After some internal debate on the part of the husband, he decided to go to class, and becomes Sir Not Appearing in This Travelogue, as I didn't see him after that. We drove to one Italian place, but it was closed Mondays, then to another, closer in to Meadville, which wasn't. Apparently they'd tried to put Ann on two different juries, one of which, the one she'd been excused from, involved child molestation charges against an eight-month old. The other one she couldn't talk about, except to say it was a much less emotionally sensitive case.
She had spaghetti and meatballs, I had ravioli. Yes, I'd just had Italian a couple nights ago, but the other choice was, apparently, the fine Chinese cuisine of western Pennsylvania, and I figured the Italian was probably a better choice. Afterwards, we drove back to her place, where the hof was now warm and aired out.
Groa cheerfully produced two bottles of homebrewed mead she'd recently acquired -- one elderberry, and one ginger, and we proceeded to fill the horn and sit across from each other on low wooden benches by the altar, which was destined to become the mantlepiece for a fireplace.
Again, I took this the next morning when the light was better: imagine this lit only by the altar candles to properly set the mood.

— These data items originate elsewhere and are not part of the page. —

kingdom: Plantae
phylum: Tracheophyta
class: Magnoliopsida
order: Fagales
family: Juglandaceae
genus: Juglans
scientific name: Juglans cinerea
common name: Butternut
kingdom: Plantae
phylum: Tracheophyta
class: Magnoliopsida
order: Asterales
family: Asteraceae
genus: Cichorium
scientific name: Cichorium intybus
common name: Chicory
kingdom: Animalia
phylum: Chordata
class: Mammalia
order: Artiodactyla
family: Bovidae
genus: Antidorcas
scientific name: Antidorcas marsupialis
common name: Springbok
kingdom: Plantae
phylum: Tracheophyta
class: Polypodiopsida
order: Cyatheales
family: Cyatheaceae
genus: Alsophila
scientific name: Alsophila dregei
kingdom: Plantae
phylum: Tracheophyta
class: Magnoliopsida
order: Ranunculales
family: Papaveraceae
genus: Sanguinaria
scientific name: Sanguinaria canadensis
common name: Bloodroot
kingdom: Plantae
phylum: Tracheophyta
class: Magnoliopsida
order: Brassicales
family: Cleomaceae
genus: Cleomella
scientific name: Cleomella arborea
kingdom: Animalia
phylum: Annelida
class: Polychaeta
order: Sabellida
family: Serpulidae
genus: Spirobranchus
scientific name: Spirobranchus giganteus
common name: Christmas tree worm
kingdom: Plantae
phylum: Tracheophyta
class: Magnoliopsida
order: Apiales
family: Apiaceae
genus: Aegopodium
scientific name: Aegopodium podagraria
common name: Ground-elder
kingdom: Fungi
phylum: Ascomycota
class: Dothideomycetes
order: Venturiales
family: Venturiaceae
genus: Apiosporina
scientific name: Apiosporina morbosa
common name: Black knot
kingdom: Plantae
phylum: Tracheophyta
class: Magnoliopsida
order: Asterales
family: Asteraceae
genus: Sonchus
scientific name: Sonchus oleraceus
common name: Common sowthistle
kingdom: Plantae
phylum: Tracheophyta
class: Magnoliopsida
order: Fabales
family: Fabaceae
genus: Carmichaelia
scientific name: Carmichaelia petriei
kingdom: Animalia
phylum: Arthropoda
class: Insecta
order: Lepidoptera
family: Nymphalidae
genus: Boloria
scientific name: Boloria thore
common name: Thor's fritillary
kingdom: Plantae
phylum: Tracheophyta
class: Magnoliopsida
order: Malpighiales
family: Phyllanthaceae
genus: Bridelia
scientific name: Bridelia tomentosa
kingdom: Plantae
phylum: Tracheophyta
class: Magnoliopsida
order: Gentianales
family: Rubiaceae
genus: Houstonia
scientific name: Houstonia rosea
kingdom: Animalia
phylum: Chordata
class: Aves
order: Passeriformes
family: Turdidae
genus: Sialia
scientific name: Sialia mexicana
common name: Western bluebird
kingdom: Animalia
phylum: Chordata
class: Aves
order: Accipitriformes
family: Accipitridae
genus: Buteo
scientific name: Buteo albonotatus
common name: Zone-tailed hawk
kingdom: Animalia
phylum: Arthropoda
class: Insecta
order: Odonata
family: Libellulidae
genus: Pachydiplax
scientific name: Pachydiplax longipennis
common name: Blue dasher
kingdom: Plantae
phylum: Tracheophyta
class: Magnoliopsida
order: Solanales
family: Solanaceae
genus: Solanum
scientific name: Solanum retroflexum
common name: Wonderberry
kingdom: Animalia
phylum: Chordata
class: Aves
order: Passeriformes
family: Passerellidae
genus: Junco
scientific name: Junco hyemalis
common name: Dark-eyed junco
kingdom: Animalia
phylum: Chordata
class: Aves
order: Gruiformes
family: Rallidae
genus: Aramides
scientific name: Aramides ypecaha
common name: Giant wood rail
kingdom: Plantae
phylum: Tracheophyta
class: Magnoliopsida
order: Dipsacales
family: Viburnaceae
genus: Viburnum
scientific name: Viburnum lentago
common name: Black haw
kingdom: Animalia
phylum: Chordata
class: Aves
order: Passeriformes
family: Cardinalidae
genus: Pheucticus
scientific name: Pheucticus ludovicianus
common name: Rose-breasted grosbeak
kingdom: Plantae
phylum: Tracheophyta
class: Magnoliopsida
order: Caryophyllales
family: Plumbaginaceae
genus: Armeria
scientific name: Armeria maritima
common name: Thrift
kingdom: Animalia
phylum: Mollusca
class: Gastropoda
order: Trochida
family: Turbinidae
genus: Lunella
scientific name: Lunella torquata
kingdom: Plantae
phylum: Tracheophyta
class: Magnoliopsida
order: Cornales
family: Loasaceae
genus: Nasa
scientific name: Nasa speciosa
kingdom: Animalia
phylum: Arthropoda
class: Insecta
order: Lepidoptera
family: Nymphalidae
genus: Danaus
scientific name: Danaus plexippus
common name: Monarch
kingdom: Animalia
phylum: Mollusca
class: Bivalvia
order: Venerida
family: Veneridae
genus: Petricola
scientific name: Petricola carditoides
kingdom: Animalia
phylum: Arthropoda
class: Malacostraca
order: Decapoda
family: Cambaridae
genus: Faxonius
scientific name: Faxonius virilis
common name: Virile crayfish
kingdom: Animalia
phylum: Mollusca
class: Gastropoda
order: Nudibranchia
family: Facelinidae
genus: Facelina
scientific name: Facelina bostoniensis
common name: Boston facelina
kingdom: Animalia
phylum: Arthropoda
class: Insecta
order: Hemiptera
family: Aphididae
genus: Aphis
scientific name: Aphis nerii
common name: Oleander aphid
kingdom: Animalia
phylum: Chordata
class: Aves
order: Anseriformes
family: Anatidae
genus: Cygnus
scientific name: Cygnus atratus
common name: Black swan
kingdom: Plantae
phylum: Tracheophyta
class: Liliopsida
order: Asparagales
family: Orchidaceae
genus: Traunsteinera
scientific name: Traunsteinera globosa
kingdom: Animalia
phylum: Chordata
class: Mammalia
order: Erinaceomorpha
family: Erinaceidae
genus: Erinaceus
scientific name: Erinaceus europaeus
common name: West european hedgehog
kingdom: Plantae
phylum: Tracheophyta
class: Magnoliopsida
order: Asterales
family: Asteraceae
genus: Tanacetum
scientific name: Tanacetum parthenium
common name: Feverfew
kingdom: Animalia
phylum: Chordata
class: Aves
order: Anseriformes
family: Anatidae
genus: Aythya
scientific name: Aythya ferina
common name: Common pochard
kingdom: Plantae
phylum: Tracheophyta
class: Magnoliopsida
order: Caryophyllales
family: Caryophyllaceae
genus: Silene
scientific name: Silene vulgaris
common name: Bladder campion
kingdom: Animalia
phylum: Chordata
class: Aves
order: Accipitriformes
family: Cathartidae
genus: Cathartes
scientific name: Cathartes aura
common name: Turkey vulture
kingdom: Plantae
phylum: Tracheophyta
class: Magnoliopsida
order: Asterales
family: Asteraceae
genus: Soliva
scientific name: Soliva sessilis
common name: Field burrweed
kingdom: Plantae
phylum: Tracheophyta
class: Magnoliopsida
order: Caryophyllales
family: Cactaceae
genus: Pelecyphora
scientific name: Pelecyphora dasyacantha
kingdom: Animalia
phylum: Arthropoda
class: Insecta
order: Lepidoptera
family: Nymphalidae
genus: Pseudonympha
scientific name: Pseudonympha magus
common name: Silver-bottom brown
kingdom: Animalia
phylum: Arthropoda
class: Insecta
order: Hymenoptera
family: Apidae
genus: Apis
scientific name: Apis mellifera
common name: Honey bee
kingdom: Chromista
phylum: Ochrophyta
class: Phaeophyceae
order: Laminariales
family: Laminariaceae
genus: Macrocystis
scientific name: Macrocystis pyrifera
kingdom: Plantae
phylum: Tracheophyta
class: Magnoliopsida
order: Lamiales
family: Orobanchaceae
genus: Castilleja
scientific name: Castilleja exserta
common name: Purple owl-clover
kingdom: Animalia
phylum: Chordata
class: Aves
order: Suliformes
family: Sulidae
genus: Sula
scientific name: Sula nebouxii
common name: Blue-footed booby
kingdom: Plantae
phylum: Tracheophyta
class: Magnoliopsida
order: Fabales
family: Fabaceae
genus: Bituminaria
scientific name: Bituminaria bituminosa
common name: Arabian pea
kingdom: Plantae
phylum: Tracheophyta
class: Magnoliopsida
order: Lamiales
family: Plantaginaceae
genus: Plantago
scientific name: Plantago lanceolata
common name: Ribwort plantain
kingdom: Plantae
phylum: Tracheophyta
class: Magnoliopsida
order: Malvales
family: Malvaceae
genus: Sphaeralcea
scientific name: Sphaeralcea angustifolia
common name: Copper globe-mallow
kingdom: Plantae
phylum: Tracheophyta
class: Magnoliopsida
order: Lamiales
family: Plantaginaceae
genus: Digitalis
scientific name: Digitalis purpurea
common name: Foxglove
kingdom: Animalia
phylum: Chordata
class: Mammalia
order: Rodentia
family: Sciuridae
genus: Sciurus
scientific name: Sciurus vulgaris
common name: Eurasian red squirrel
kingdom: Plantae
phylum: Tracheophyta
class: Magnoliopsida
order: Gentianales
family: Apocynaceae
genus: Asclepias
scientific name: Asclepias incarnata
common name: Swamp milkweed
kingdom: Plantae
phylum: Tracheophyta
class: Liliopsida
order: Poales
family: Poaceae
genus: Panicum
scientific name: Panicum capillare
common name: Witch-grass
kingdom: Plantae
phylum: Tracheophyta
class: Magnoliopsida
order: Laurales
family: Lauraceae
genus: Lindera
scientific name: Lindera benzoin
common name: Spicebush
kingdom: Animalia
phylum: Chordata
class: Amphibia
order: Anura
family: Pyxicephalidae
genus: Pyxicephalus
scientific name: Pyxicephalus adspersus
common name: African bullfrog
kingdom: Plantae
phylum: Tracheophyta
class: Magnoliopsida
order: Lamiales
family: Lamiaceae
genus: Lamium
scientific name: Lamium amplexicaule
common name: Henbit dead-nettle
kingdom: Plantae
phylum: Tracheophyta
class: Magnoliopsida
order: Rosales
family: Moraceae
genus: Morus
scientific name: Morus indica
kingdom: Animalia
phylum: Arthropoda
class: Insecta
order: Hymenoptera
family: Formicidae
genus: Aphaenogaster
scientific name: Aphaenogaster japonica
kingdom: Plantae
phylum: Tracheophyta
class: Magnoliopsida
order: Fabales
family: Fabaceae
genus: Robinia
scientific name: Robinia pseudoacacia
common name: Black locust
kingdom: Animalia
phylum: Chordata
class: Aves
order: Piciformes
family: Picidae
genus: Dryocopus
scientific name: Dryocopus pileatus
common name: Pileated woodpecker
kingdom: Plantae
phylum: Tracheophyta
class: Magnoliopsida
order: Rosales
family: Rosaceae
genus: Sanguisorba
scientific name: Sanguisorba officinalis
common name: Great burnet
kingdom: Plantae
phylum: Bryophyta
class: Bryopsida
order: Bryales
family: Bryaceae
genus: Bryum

We were sitting before and beneath it, passing a nicely-carved horn back and forth with delightful mead inside.
Above our benches, high in the rafters, cast into deep shadows by the flickering candlelight...
One of the things mentioned, in an evening that got respectably fuzzy after awhile, was using this heathenically correct scaffolding as a seidhjallr, and getting Diana or Laurel to prophesy from up there, or, even better, one about eight feet tall (this is about six and a half feet). It's a platform Groa herself also uses to sit out for Yule vigils.
I warned her that Diana would at least look askance, and that Laurel's answer stood to be a bit more colorful still, what with her leg and all.
For that segment of the audience wondering what the hell I'm talking about when I'm yammering on about seidhjallrs, check this out. If you don't want to read a whole other article, er, well, skip it and file it under 'amusing in-joke,' which just about covers it.
The night went on in honey-hued camaraderie, and eventually, the horn got water in it instead of mead, went around a few times more, and we wandered back up the hill to the house, and bed. I obviously wasn't driving back to Cleveland that night.